L’album si apre con “Ce la posso fare”, brano originale firmato da Roberto Spadoni, eccellente musicista e compositore, che diventa anche il biglietto da visita della personalità di Vittorio Cuculo. La struttura del pezzo gli permette di mettere subito in evidenza i suoi talenti, attraverso un fraseggio veloce e fluente, caratterizzato da un inciso a presa rapida; le idee sono molteplici, mentre ottimo risulta il gioco del piano a metà via e determinante il sostegno della retroguardia ritmica. Dopo due ascolti, è già un tormentone, soprattutto l’opener citato non sfigura per nulla al cospetto delle due tracce successivi, in particolare di “In Walked Bud” di Thelonius Monk, un bop scattoso ed energico, rivitalizzato con uno andamento più trasversale ed un un ricco contributo di elementi improvvisativi; nessun complesso d’inferiorità nel riportare a nuova vita “This I Dig Of You” di Hank Mobley, che dopo un lunga introduzione pianistica, diventa oggetto delle cure del sax di Cuculo che, attraverso un’energia torrenziale, lo rivolta come un calzino e lo rianima, tendendo l’arco del registro sonoro, sempre proiettato verso l’alto.
Il livello cresce con una composizione originale, “I Don’t Need A Thing” firmata dal bassista Enrico Mianulli, ottimo mid-range ad alto tasso swing e dal sapore apparentemente tradizionale, ma portato su un terreno angolare soprattutto dalle circonvoluzioni del sax. E’ questo uno momenti più riusciti dell’album, soprattutto per l’inventiva dei musicisti e per il dualismo contenuto nel brano, che sembra rappresentare, con estrema sintesi, tradizione e contemporaneità del jazz mainstream. Non è da meno l’altro componimento originale, sempre a firma Enrico Mianulli, “Mr,Gomez” con tutta probabilità dedicato al bassista Eddie Gomez, un gioiellino di bop progressivo dal movimento flessuoso e latino. La ripresa di “Cherokee”, sia pur suonata con precisione e velocità supersonica, al limite delle vertigini, di per sé risulta un po’ scontata, ma potrebbe avere il suo perché se si riesce a trovare un legame ideale con “Night Bird” di Enrico Pieranunzi. Interessante la scelta dello standard di Cole Porter, “You’d Be So Nice To Come Home To”, soprattutto a suggello di un variegato menù, armoniosamente servito su un vassoio d’argento a metà strada, “Between”, fra tradizione e modernità.
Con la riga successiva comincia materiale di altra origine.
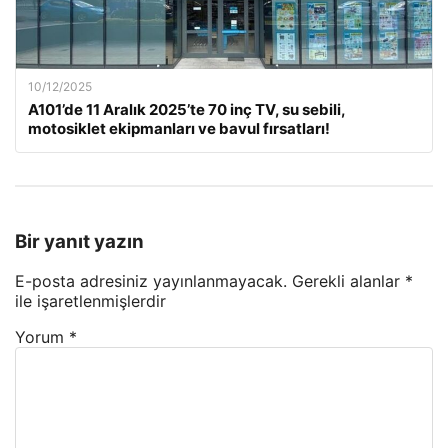
10/12/2025
A101’de 11 Aralık 2025’te 70 inç TV, su sebili,
motosiklet ekipmanları ve bavul fırsatları!
Bir yanıt yazın
E-posta adresiniz yayınlanmayacak.
Gerekli alanlar
*
ile işaretlenmişlerdir
Yorum
*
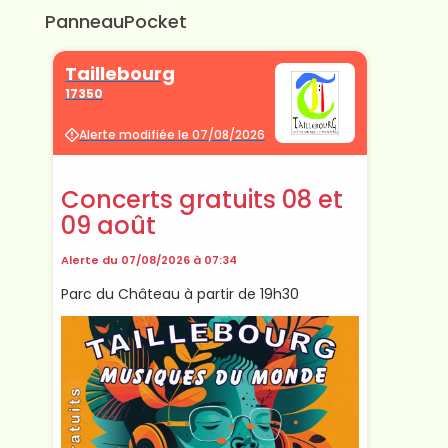
PanneauPocket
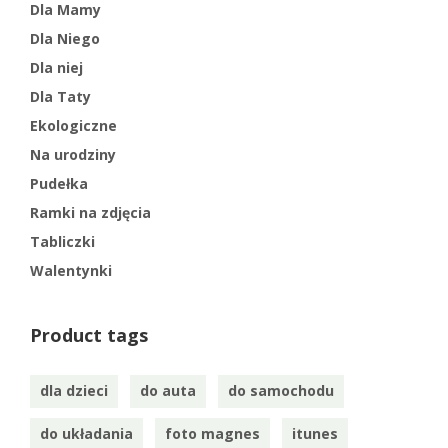
Dla Mamy
Dla Niego
Dla niej
Dla Taty
Ekologiczne
Na urodziny
Pudełka
Ramki na zdjęcia
Tabliczki
Walentynki
Product tags
dla dzieci
do auta
do samochodu
do układania
foto magnes
itunes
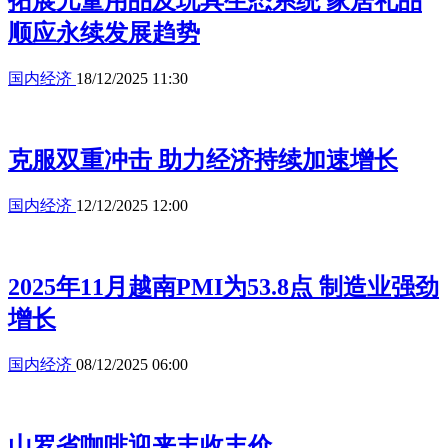
拓展儿童用品及玩具生态系统 家居礼品
顺应永续发展趋势
国内经济
18/12/2025 11:30
克服双重冲击 助力经济持续加速增长
国内经济
12/12/2025 12:00
2025年11月越南PMI为53.8点 制造业强劲
增长
国内经济
08/12/2025 06:00
山罗省咖啡迎来丰收丰价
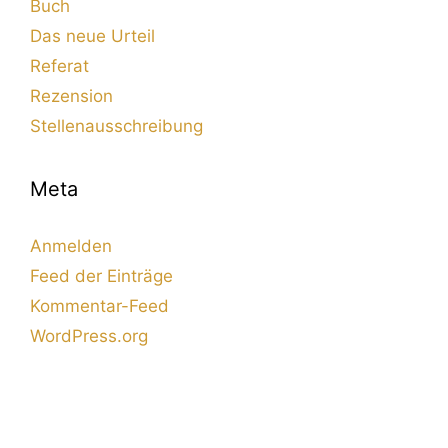
Buch
Das neue Urteil
Referat
Rezension
Stellenausschreibung
Meta
Anmelden
Feed der Einträge
Kommentar-Feed
WordPress.org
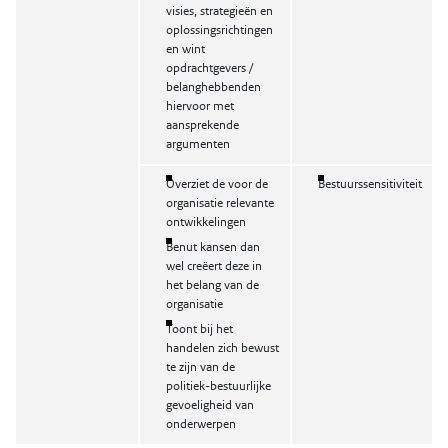
visies, strategieën en
oplossingsrichtingen
en wint
opdrachtgevers /
belanghebbenden
hiervoor met
aansprekende
argumenten
Overziet de voor de
Bestuurssensitiviteit
organisatie relevante
ontwikkelingen
Benut kansen dan
wel creëert deze in
het belang van de
organisatie
Toont bij het
handelen zich bewust
te zijn van de
politiek-bestuurlijke
gevoeligheid van
onderwerpen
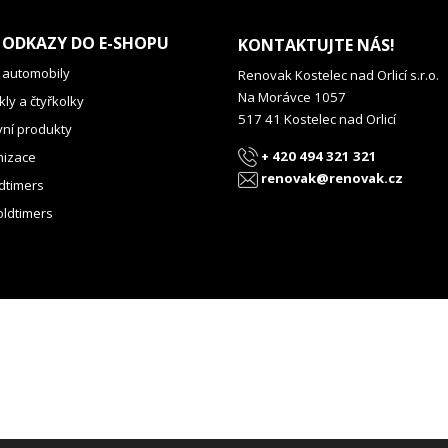
z
e
 ODKAZY DO E-SHOPU
KONTAKTUJTE NÁS!
v
 automobily
Renovak Kostelec nad Orlicí s.r.o.
h
Na Morávce 1057
l
ly a čtyřkolky
517 41 Kostelec nad Orlicí
e
vní produkty
d
+ 420 494 321 321
izace
a
renovak@renovak.cz
dtimers
n
é
oldtimers
h
o
p
r
o
d
u
k
t
u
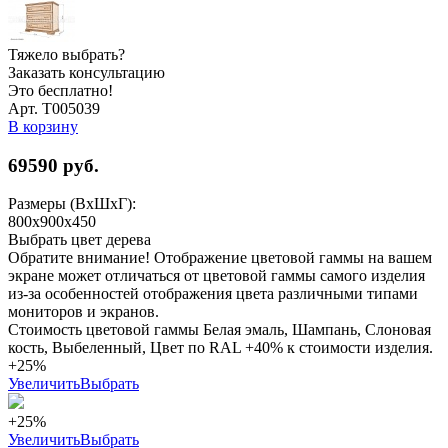
Тяжело выбрать?
Заказать консультацию
Это бесплатно!
Арт. Т005039
В корзину
69590
руб.
Размеры (ВхШхГ):
800х900х450
Выбрать цвет дерева
Обратите внимание! Отображение цветовой гаммы на вашем
экране может отличаться от цветовой гаммы самого изделия
из-за особенностей отображения цвета различными типами
мониторов и экранов.
Стоимость цветовой гаммы Белая эмаль, Шампань, Слоновая
кость, Выбеленный, Цвет по RAL +40% к стоимости изделия.
+25%
Увеличить
Выбрать
+25%
Увеличить
Выбрать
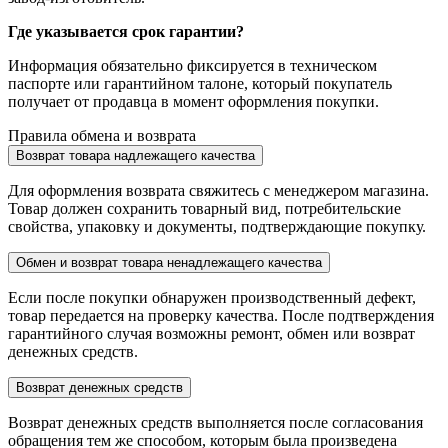
Где указывается срок гарантии?
Информация обязательно фиксируется в техническом
паспорте или гарантийном талоне, который покупатель
получает от продавца в момент оформления покупки.
Правила обмена и возврата
Возврат товара надлежащего качества
Для оформления возврата свяжитесь с менеджером магазина.
Товар должен сохранить товарный вид, потребительские
свойства, упаковку и документы, подтверждающие покупку.
Обмен и возврат товара ненадлежащего качества
Если после покупки обнаружен производственный дефект,
товар передается на проверку качества. После подтверждения
гарантийного случая возможны ремонт, обмен или возврат
денежных средств.
Возврат денежных средств
Возврат денежных средств выполняется после согласования
обращения тем же способом, которым была произведена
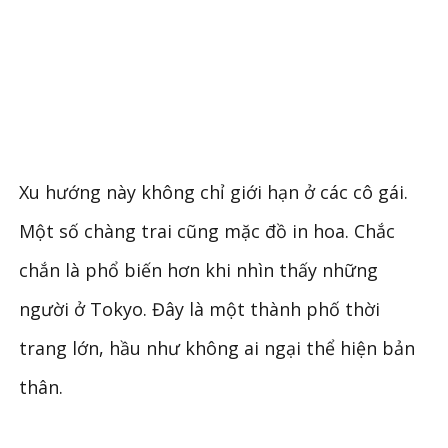
Xu hướng này không chỉ giới hạn ở các cô gái.
Một số chàng trai cũng mặc đồ in hoa. Chắc
chắn là phổ biến hơn khi nhìn thấy những
người ở Tokyo. Đây là một thành phố thời
trang lớn, hầu như không ai ngại thể hiện bản
thân.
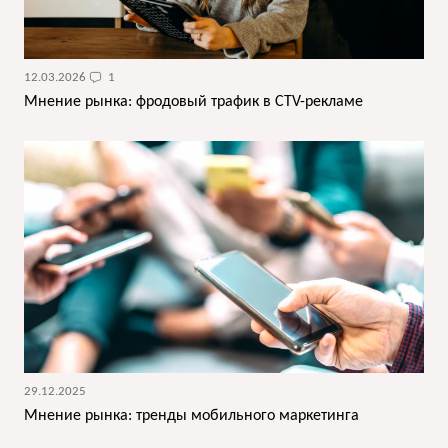
12.03.2026
1
Мнение рынка: фродовый трафик в CTV-рекламе
29.12.2025
Мнение рынка: тренды мобильного маркетинга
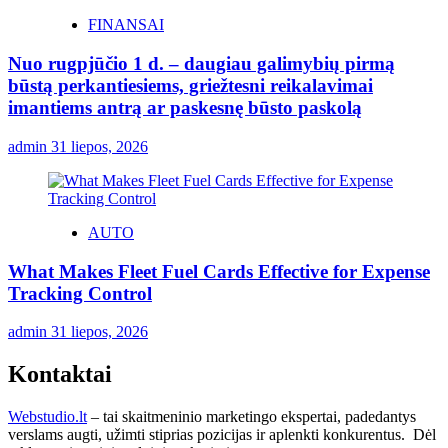
FINANSAI
Nuo rugpjūčio 1 d. – daugiau galimybių pirmą
būstą perkantiesiems, griežtesni reikalavimai
imantiems antrą ar paskesnę būsto paskolą
admin
31 liepos, 2026
AUTO
What Makes Fleet Fuel Cards Effective for Expense
Tracking Control
admin
31 liepos, 2026
Kontaktai
Webstudio.lt
– tai skaitmeninio marketingo ekspertai, padedantys
verslams augti, užimti stiprias pozicijas ir aplenkti konkurentus. Dėl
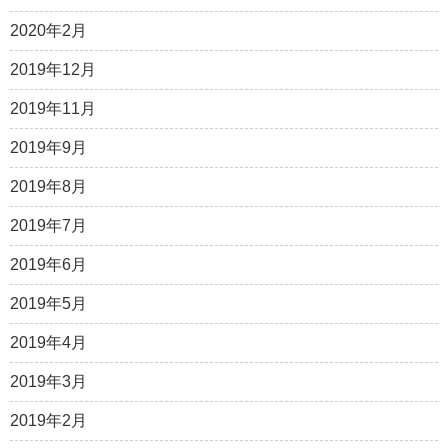
2020年2月
2019年12月
2019年11月
2019年9月
2019年8月
2019年7月
2019年6月
2019年5月
2019年4月
2019年3月
2019年2月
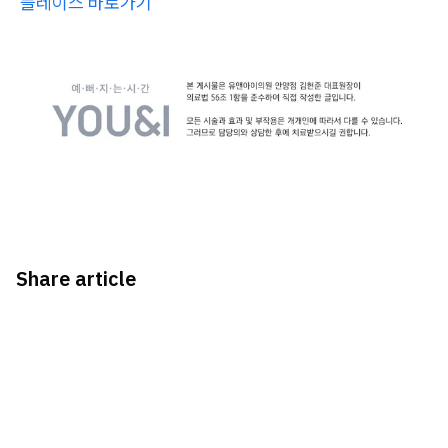
플레이스 바로가기
Share article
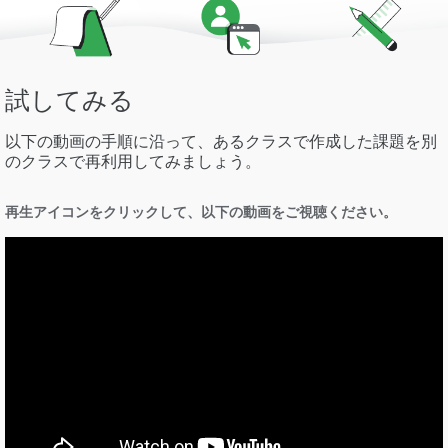
試してみる
以下の動画の手順に沿って、あるクラスで作成した課題を別
のクラスで再利用してみましょう。
再生アイコンをクリックして、以下の動画をご視聴ください。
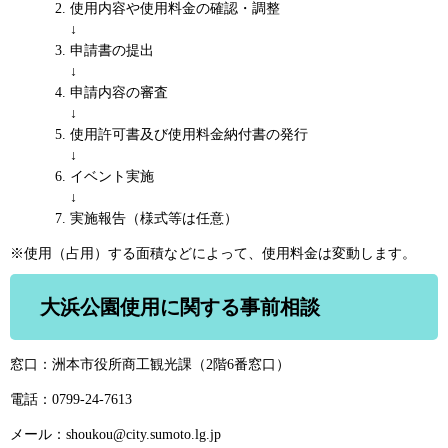
使用内容や使用料金の確認・調整
↓
申請書の提出
​↓
申請内容の審査
​↓
使用許可書及び使用料金納付書の発行
​↓
イベント実施
​↓
実施報告（様式等は任意）
※使用（占用）する面積などによって、使用料金は変動します。
大浜公園使用に関する事前相談
窓口：洲本市役所商工観光課（2階6番窓口）
電話：0799-24-7613
メール：shoukou@city.sumoto.lg.jp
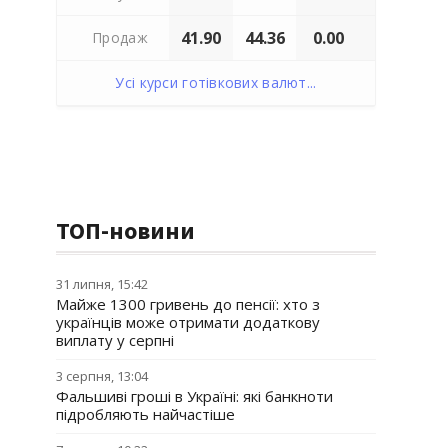
41.90
44.36
0.00
Продаж
Усі курси готівкових валют...
ТОП-новини
31 липня, 15:42
Майже 1300 гривень до пенсії: хто з
українців може отримати додаткову
виплату у серпні
3 серпня, 13:04
Фальшиві гроші в Україні: які банкноти
підробляють найчастіше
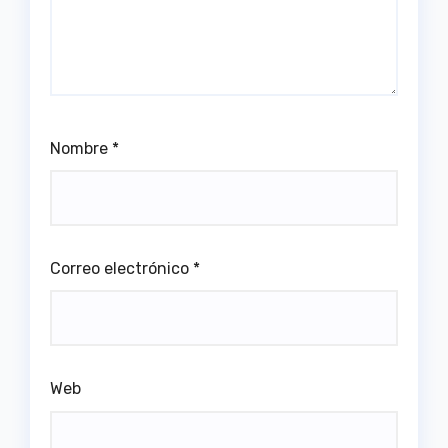
Nombre
*
Correo electrónico
*
Web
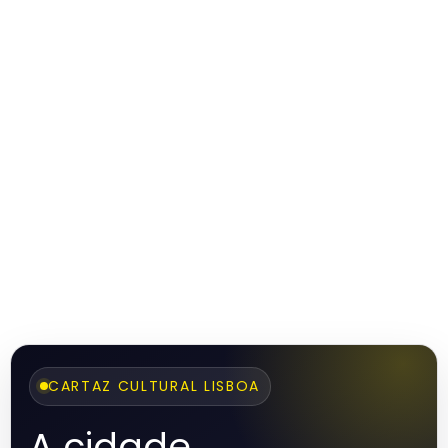
CARTAZ CULTURAL LISBOA
A cidade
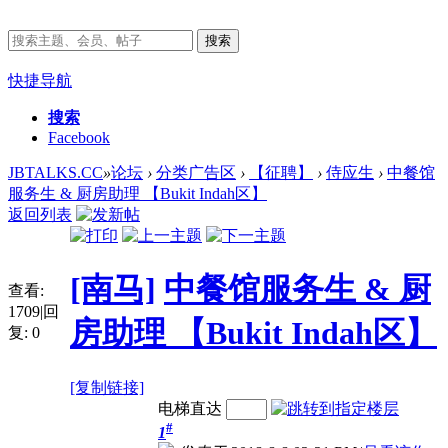
搜索
快捷导航
搜索
Facebook
JBTALKS.CC
»
论坛
›
分类广告区
›
【征聘】
›
侍应生
›
中餐馆
服务生 & 厨房助理 【Bukit Indah区】
返回列表
[南马]
中餐馆服务生 & 厨
查看:
1709
|
回
房助理 【Bukit Indah区】
复:
0
[复制链接]
电梯直达
#
1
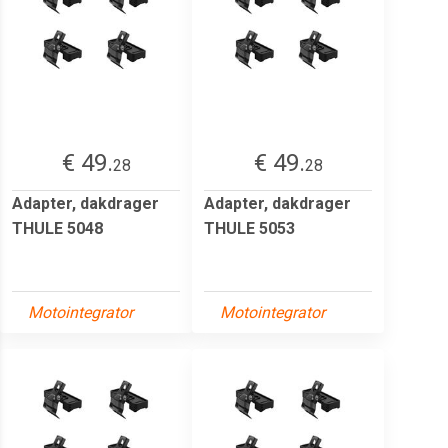
€ 49.
€ 49.
28
28
Adapter, dakdrager
Adapter, dakdrager
THULE 5048
THULE 5053
Motointegrator
Motointegrator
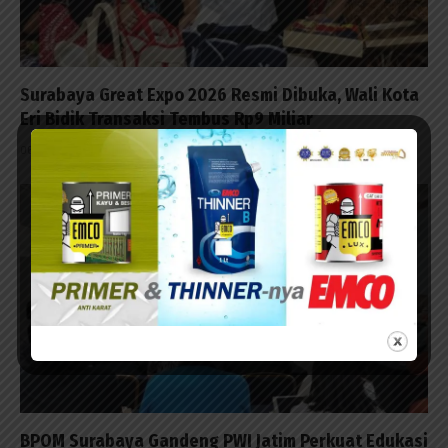
Surabaya Great Expo 2026 Resmi Dibuka, Wali Kota
Eri Bidik Transaksi Tembus Rp9 Miliar
06/08/2026 - 18:45
BPOM Surabaya Gandeng PWI Jatim Perkuat Edukasi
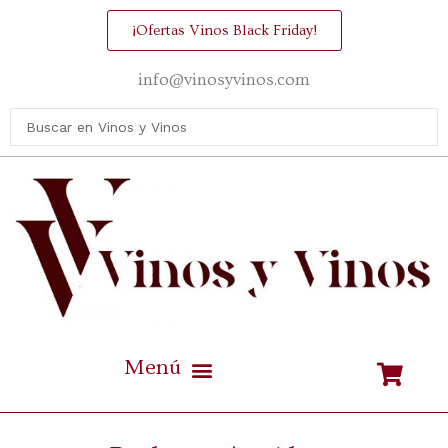
¡Ofertas Vinos Black Friday!
info@vinosyvinos.com
Mejores vinos de España Calidad / Precio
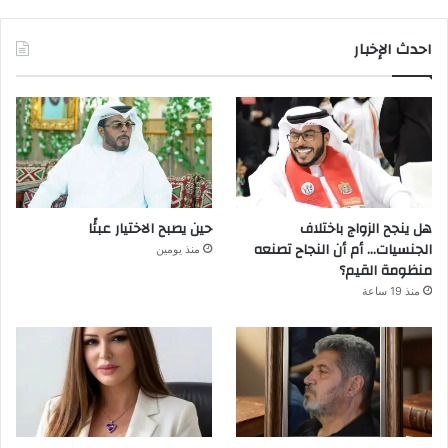
احدث الإخبار
هل ينجح الزواج باختلاف
حين يصبح الاختيار عبئًا
الجنسيات… أم أن النجاح تصنعه
منذ يومين
منظومة القيم؟
منذ 19 ساعة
Ed a proposito di menù, all’album nel suo complesso diamo almeno 4 stelle. A parte qualche eccessivo riferimento al “parkerismo”, inevitabile per qualsiasi contraltista, volendo trovare un difetto a “Between” del Vittorio Cuculo Quartet, si scopre che è quello tipico dell’opera prima, dove sincerità e spontaneità sovrabbondano, poiché colti dalla voglia di raccontare quanto si è accumulato durante la fase erigenda della propria formazione ed, a volte, si procede per eccesso. Non è, però, un vero difetto. Come dicevano i Latini: melius abundare, quam deficere!